Un místico tepuy, una montaña de cumbre plana situada en la frontera entre Venezuela y Brasil que dejó perplejos a los exploradores del siglo XIX e inspiró la novela clásica “El mundo perdido”, está atrayendo cada vez más aventureros modernos, reseña Reuters.
Por Andrew Cawthorne/ Reuters
Fotos Carlos Garcia Rawlins
El Roraima, que alguna vez fue una meseta impenetrable para todos excepto los indígenas pemones, ahora recibe cada año miles de excursionistas, que hacen el viaje de tres días a través de la sabana, atravesando ríos y cascadas y a lo largo de un estrecho sendero que sube un precipicio espeluznante.
Y si bien esas multitudes son una bendición para la tambaleante industria turística de Venezuela, también implica la proliferación de basura indeseada en un paisaje prehistórico, poniendo presión a un ecosistema delicado.
Con sus más de 2.800 metros de altura, el Roraima es considerado territorio sagrado por los pemones, así como un símbolo espiritual para muchos otros venezolanos.
“Antes era más solitario e inhóspito”, rememoró Félix Medina, un guía de 59 años que ha estado llevando turistas hasta el tope de la montaña por más de una década.
“Me encanta todavía, pero ahora hay demasiada gente”, dijo Medina, adolorido después de llevar a dos grupos arriba y abajo del Roraima con la empresa turística local Akanan. “Es caótico, a veces. Me desilusiona un poco”.
Entre 3.000 y 4.000 turistas escalan anualmente el Roraima, desde unos pocos cientos de hace algunos años. Esto está creando filas para ascender durante las temporadas altas como Navidad y Semana Santa y, en ocasiones, deja las pocas cuevas en la parte superior atestadas de tiendas de acampar.

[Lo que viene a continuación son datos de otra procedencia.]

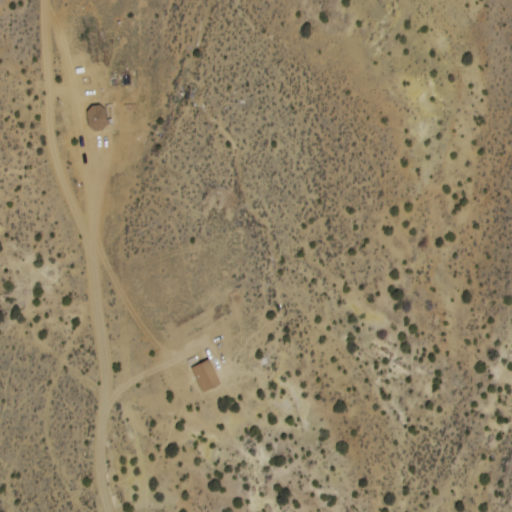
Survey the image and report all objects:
building: (96, 117)
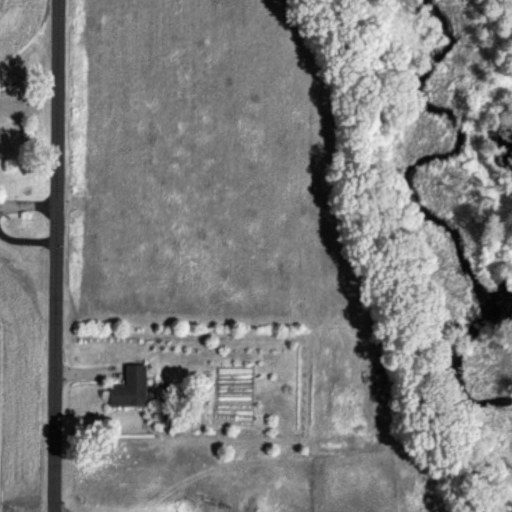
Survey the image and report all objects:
road: (54, 256)
building: (126, 388)
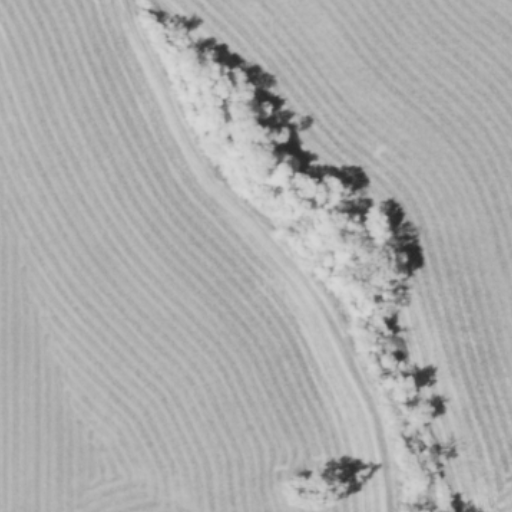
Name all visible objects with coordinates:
crop: (256, 256)
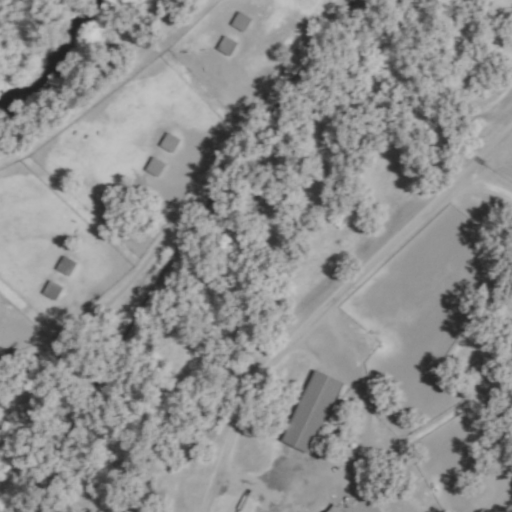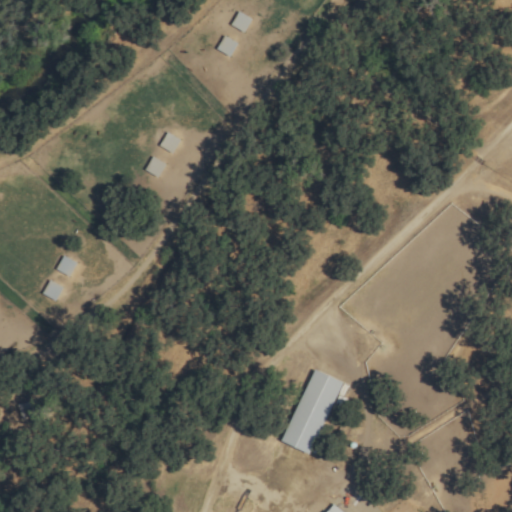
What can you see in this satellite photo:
building: (153, 167)
road: (330, 303)
building: (310, 410)
road: (365, 420)
building: (329, 508)
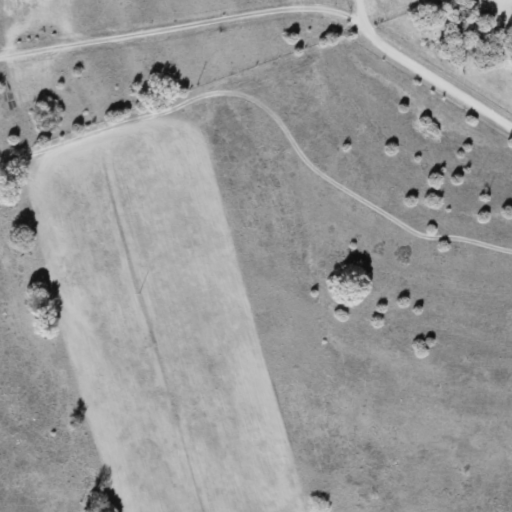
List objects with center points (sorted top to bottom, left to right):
road: (365, 11)
road: (270, 29)
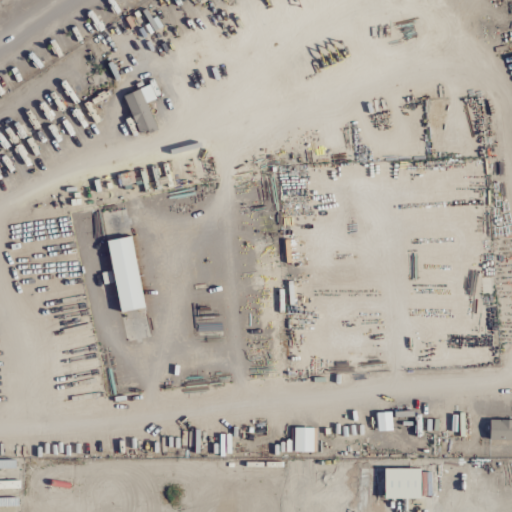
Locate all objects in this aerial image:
road: (31, 21)
building: (139, 109)
building: (122, 275)
road: (249, 406)
building: (302, 440)
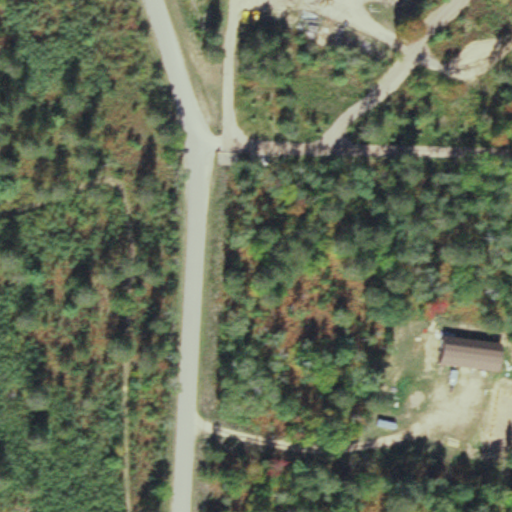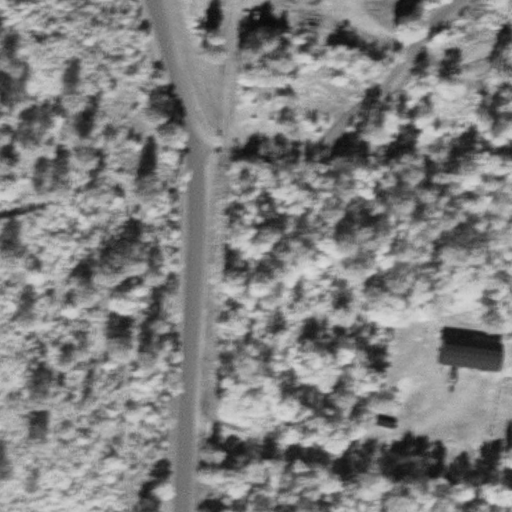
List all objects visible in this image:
road: (233, 73)
road: (181, 74)
road: (388, 76)
road: (357, 148)
road: (134, 282)
road: (193, 330)
building: (470, 350)
road: (320, 444)
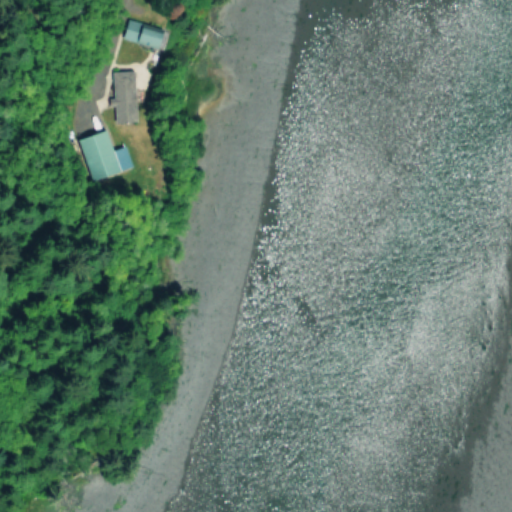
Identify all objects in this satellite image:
building: (137, 33)
road: (103, 60)
building: (119, 95)
building: (98, 155)
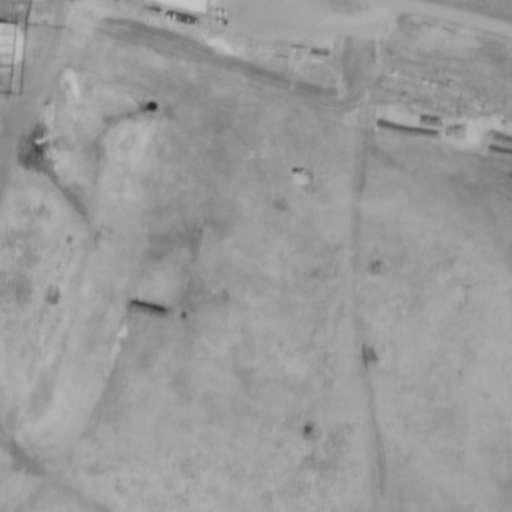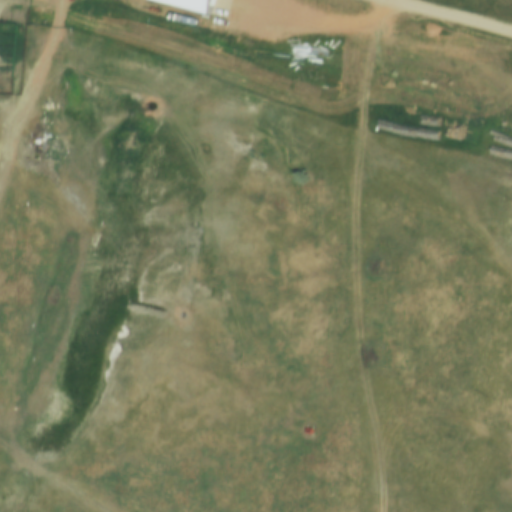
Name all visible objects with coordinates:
building: (188, 4)
building: (186, 5)
road: (434, 17)
building: (4, 84)
road: (359, 258)
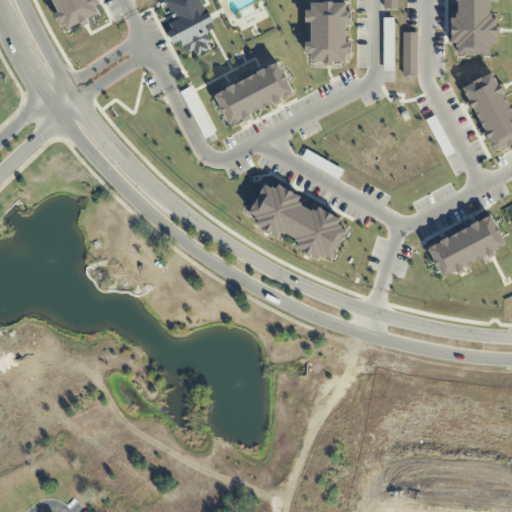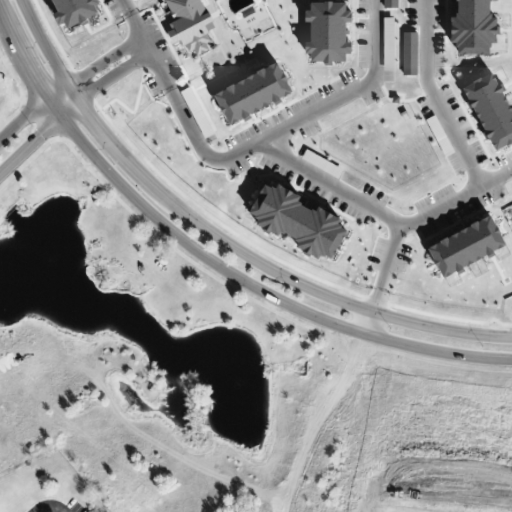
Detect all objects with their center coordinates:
building: (389, 4)
road: (128, 7)
building: (71, 10)
building: (75, 12)
building: (190, 23)
building: (189, 25)
building: (472, 27)
building: (473, 28)
building: (328, 31)
building: (328, 33)
road: (40, 42)
road: (20, 53)
road: (152, 53)
building: (408, 55)
road: (105, 60)
road: (114, 75)
road: (56, 90)
road: (72, 92)
building: (252, 92)
building: (253, 94)
road: (434, 98)
road: (53, 107)
road: (69, 109)
building: (491, 109)
building: (491, 110)
road: (23, 118)
road: (293, 123)
road: (30, 146)
road: (117, 151)
road: (331, 185)
building: (298, 220)
road: (417, 220)
building: (298, 222)
building: (467, 246)
building: (466, 247)
road: (259, 289)
road: (326, 294)
road: (369, 323)
road: (49, 509)
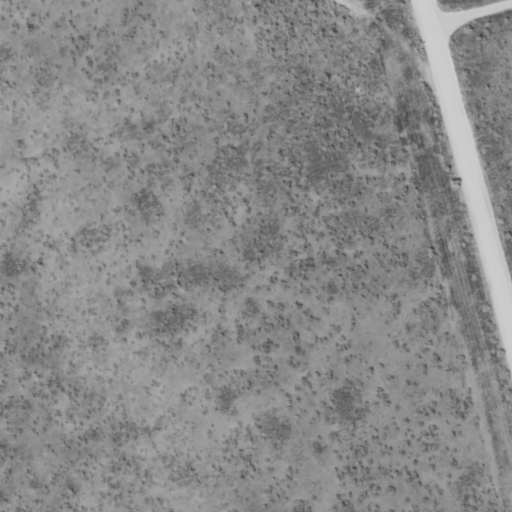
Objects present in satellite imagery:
road: (472, 14)
road: (468, 161)
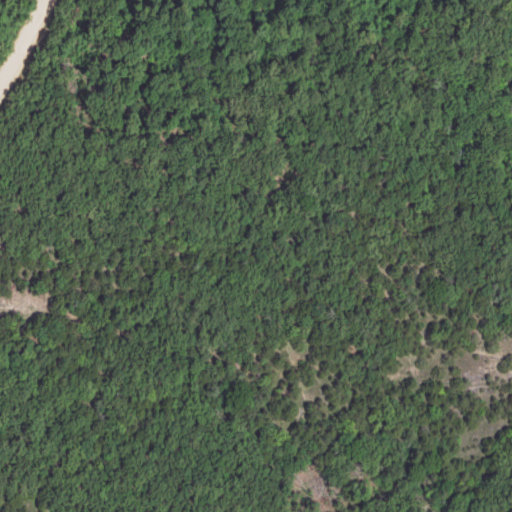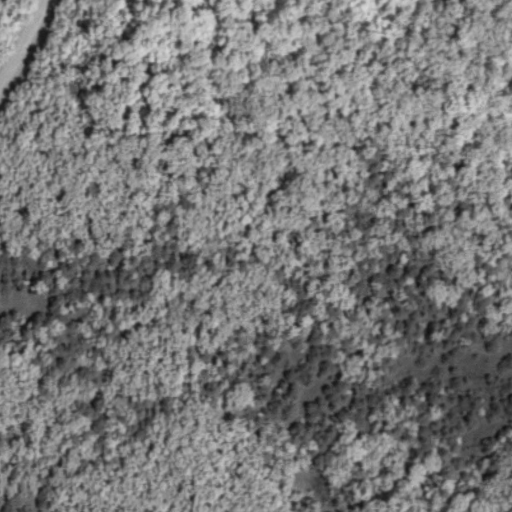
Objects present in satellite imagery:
road: (22, 40)
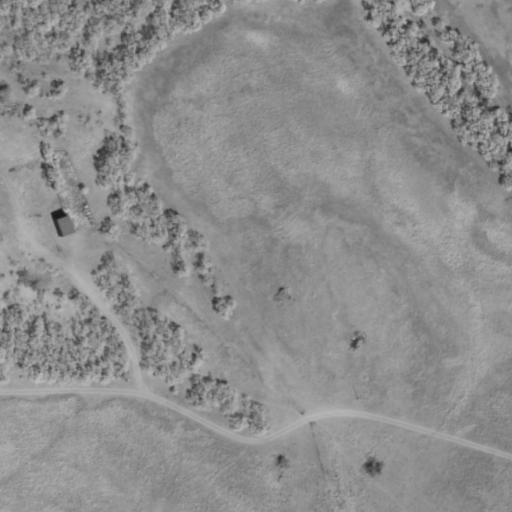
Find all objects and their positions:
road: (142, 418)
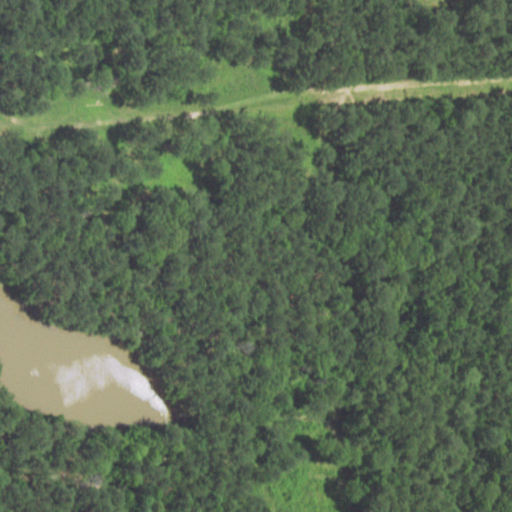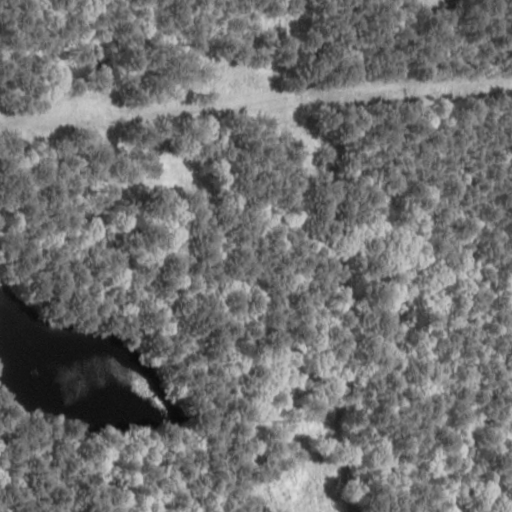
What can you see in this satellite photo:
road: (19, 187)
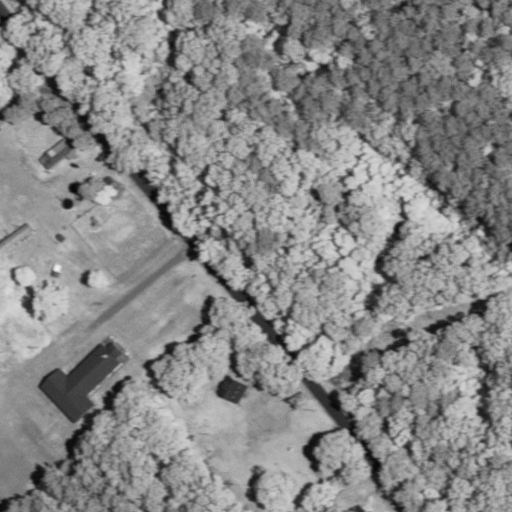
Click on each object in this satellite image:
road: (43, 59)
road: (319, 136)
building: (111, 187)
road: (203, 263)
building: (85, 382)
building: (235, 390)
building: (361, 509)
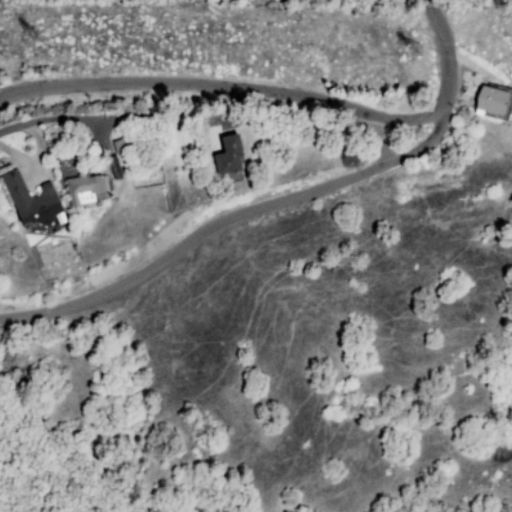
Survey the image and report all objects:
power tower: (57, 59)
power tower: (432, 73)
road: (280, 91)
building: (491, 101)
building: (229, 156)
building: (85, 189)
building: (32, 200)
road: (228, 223)
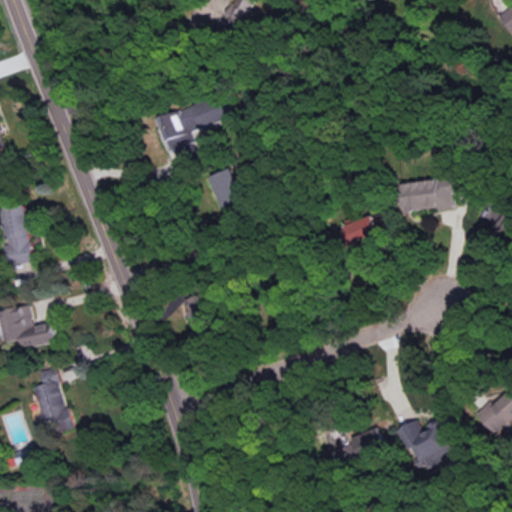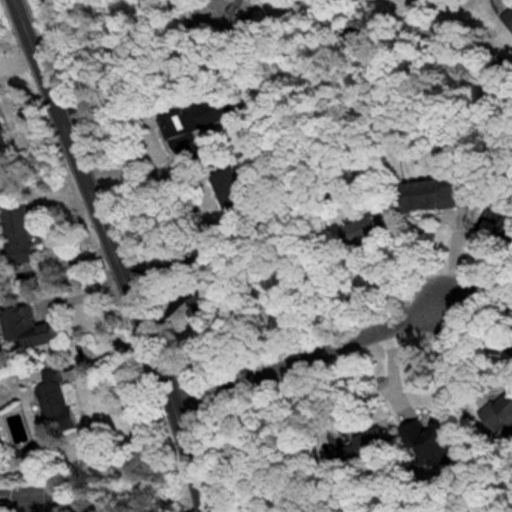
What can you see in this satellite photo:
building: (239, 10)
building: (242, 11)
building: (509, 16)
building: (196, 124)
building: (194, 126)
building: (2, 133)
building: (2, 135)
road: (136, 175)
building: (228, 187)
building: (431, 193)
building: (432, 193)
building: (228, 196)
road: (91, 197)
building: (508, 220)
building: (503, 229)
building: (367, 230)
building: (364, 231)
building: (20, 234)
building: (18, 236)
road: (454, 252)
road: (190, 258)
building: (201, 306)
building: (197, 308)
building: (27, 327)
building: (28, 328)
road: (305, 358)
building: (53, 402)
building: (54, 402)
building: (497, 412)
building: (498, 414)
building: (433, 441)
building: (372, 443)
building: (430, 443)
building: (363, 451)
road: (186, 453)
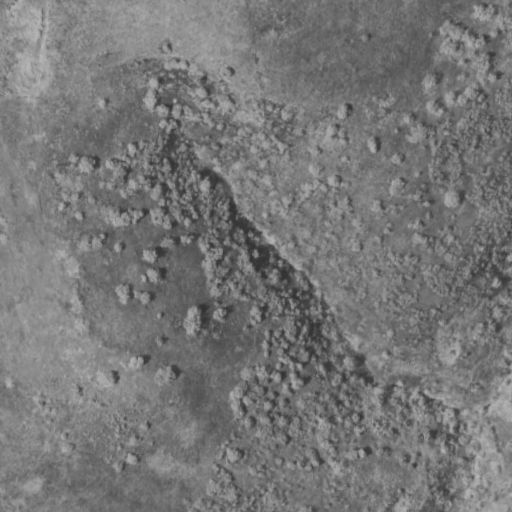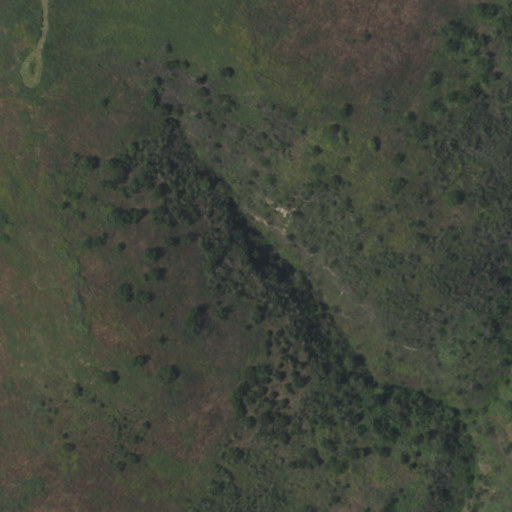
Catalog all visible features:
road: (38, 35)
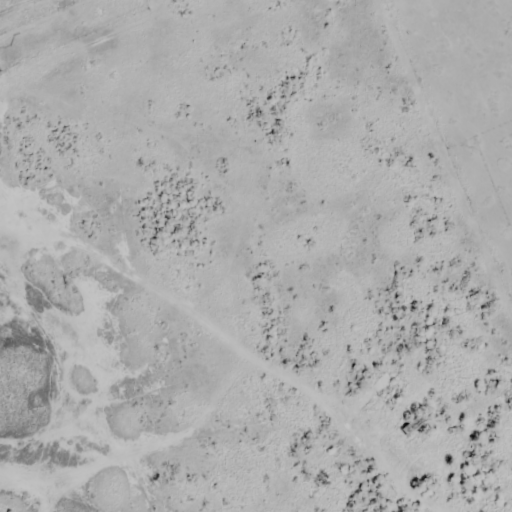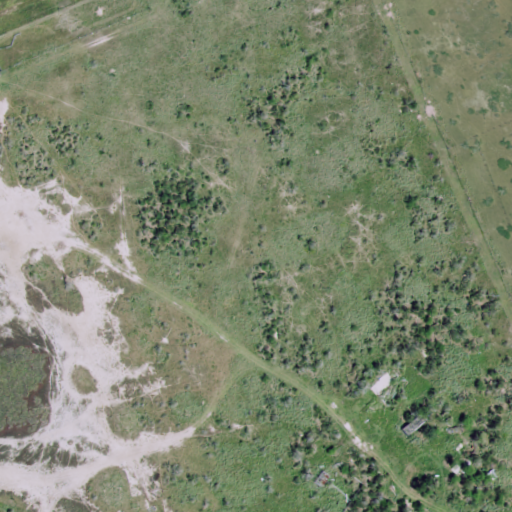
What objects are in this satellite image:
building: (381, 384)
building: (411, 426)
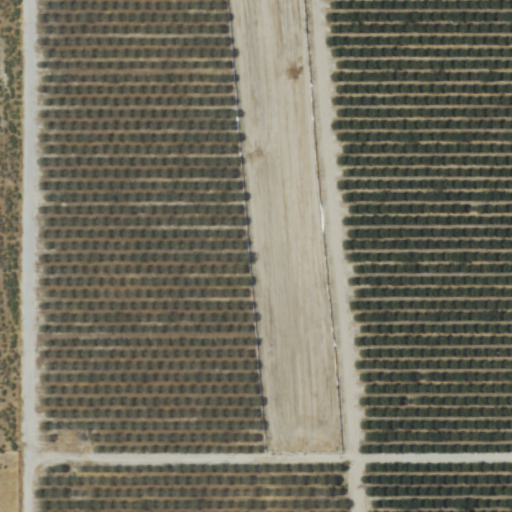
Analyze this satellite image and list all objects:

Los turistas extranjeros con más recursos llegan a la cima en helicóptero, especialmente los japoneses.
“Es un lugar muy exótico y queda muy lejos, lo que lo hace muy costoso y atractivo”, dijo el ex diplomático japonés Edo Muneo, de 68 años, quien al igual que sus compatriotas tuvo que superar un examen físico antes de dejar Japón camino al Roraima.
“Casas de los dioses”
En lengua pemón, estas montañas de cima plana que se expanden al sureste de Venezuela cerca de la frontera con Brasil, se conocen como “tepuyes” o “casas de los dioses”.
Magnífico al lado del Roraima, emerge Kukenan, otro tepuy, infame entre los pemones a causa de unos ancestros que se suicidaron lanzándose desde allí.
Fuera de temporada, ambas montañas tienen el aura pacífica propia de una las formaciones geológicas más antiguas del mundo.
En la vasta planicie del Roraima rocas extrañas y retorcidas, formadas cuando los continentes de América y África se separaron, juegan con los sentidos, animados a la luz del sol, fantasmales en la niebla.
En la novela clásica del británico Arthur Conan Doyle “El mundo perdido” (1912), los dinosaurios atacan a un grupo de exploradores en medio de las rocas y pantanos de fantasía.
Los viajeros de hoy pueden ver ranas negras, libélulas y tarántulas únicas en Roraima, además de una variedad de plantas endémicas que se aferran a las grietas y hendiduras.
No sorprende que sea también un paraíso para los ornitólogos.
Algunos amantes del Roraima quieren que el Gobierno, los operadores turísticos y los líderes pemones se unan para elaborar reglas que limiten el número de exploradores diarios a unas pocas decenas.
También les gustaría ver una aplicación más estricta de las normas que aseguren que los visitantes y porteadores, que la mayoría contrata para cargar su equipaje, se lleven consigo hasta la última pizca de basura.
Cristina Sitja, una venezolana de 42 años que se dedica a la ilustración de libros infantiles y que ha vivido lejos de su tierra natal la mayoría de su vida, dijo que había oído hablar del Roraima desde que era adolescente y finalmente este año decidió hacer el ascenso.
“Fue una experiencia agradable, pero a la vez triste. Yo esperaba que fuera más tranquilo”, dijo.